** Data excerpts follows **

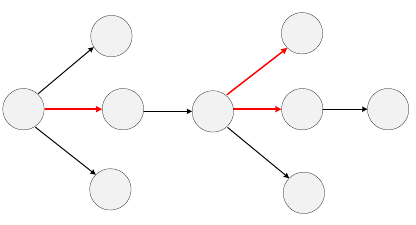
Figure 2. The observed COVID-19 transmission network. The red edges are abnormal transmission relations with undetected nodes in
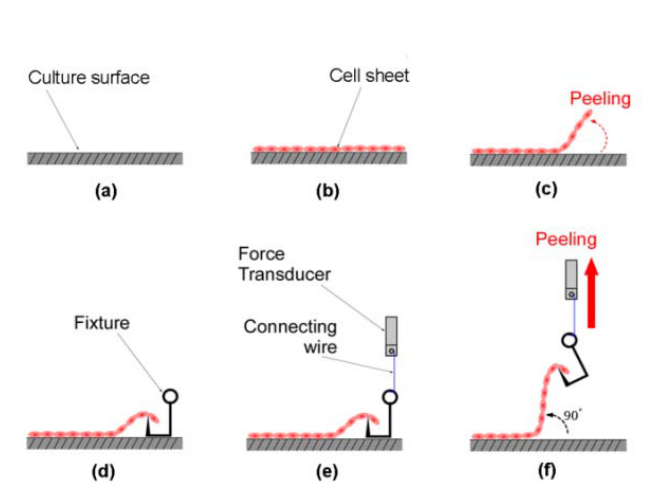
Fig. 5 Schematic diagram of the process for measuring adhesion force. ( dish bo ottom and formed a cell sheet. (b) After cultivation of the cell sheet was pee eled off the dish bottom by tweezers to make a peel leg. Then, (d) by the hooks of the multi hook type fixture, and (e) the multi hook ty transdu ucer by the connecting wire. Finally, (f) the angle between the cell manual lly to 90 ° , and the sheet was peeled from the dish bottom at a c force w was measured. DMS mask (Figs. 4 (c) and (d)), and the cell sheet wa DMS mask. After formation of the cell sheet, the PDM bottom. This process allowed formation of cell sheet HH cells, a kind of bovine endothelial cells (HE OURCES BANK, Japan), were cultured in Dulbe EM, High glucose, NACALAI TESQUE, Japan) con GIBCO, CA) and 1 % penicillin-streptomycin soluti rming confluence, cells were suspended in Dulbe BS, NACALAI TESQUE) and detached from their cu n solution (trypsin-EDTA, GIBCO) for 5 minutes. Th ulture treated polystyrene dish (3010-060, IWAKI, Jap d in it; other culturing conditions were 5 % CO ells/cm 2 .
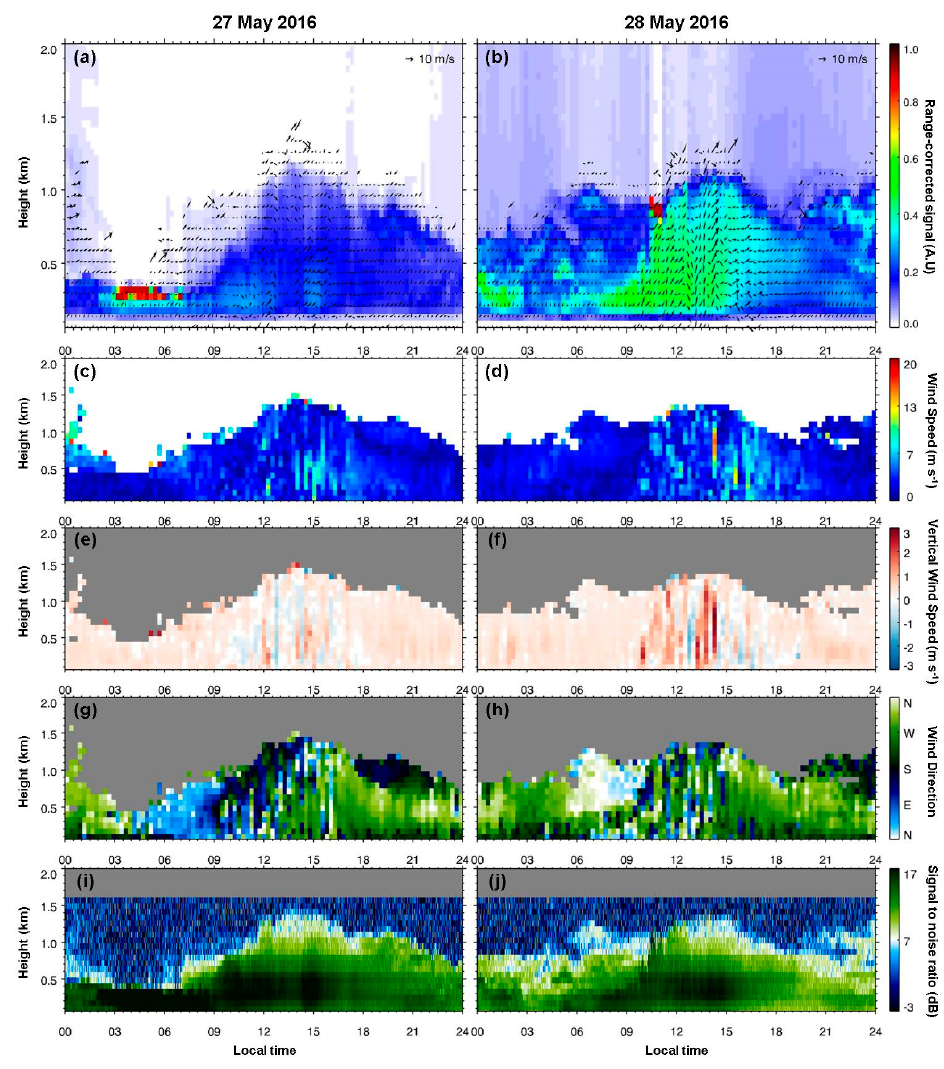
Figure 6. Diurnal variation in the aerosol backscatter range-corrected signal with wind vectors ( a , b ), wind speed ( c , d ), vertical wind speed ( e , f ), wind direction ( g , h ) and wind Doppler lidar signal-to-noise ratio ( i , j ) measured during 27 May 2016 (left column) and 28 May 2016 (right column).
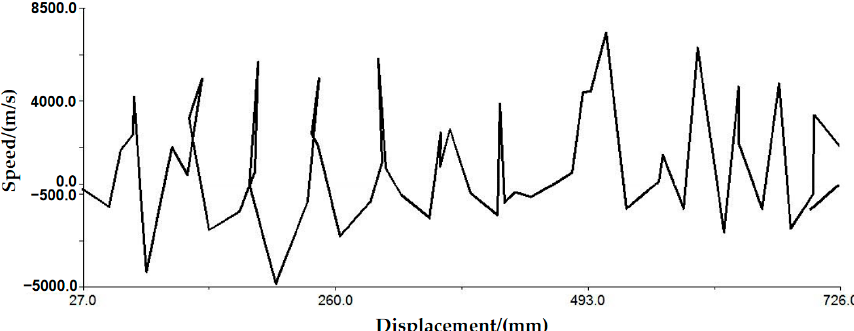
Figure 15. Velocity of link_1 in y-direction vs, displacement in the y-direction.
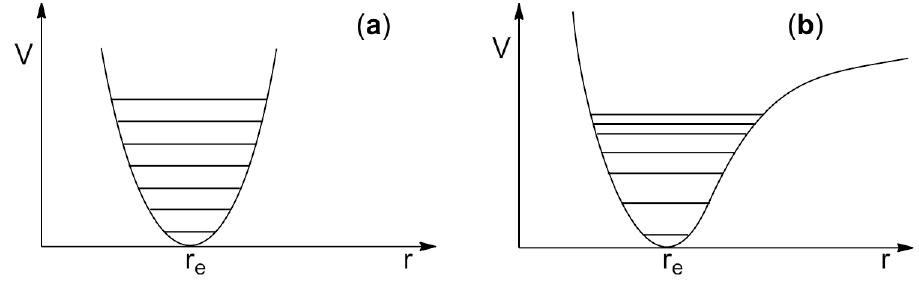
Figure 8. ( a ) The parabolic potential energy as a simple harmonic oscillator and ( b ) the actual potential energy—an anharmonic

** End of Data excerpts **

Task directions
Pictures are to be omitted. Print exactly the lines from the line containing "Figure 15. Velocity" through the final line of the material above, both included.

Task output
Figure 15. Velocity of link_1 in y-direction vs, displacement in the y-direction.
Figure 8. ( a ) The parabolic potential energy as a simple harmonic oscillator and ( b ) the actual potential energy—an anharmonic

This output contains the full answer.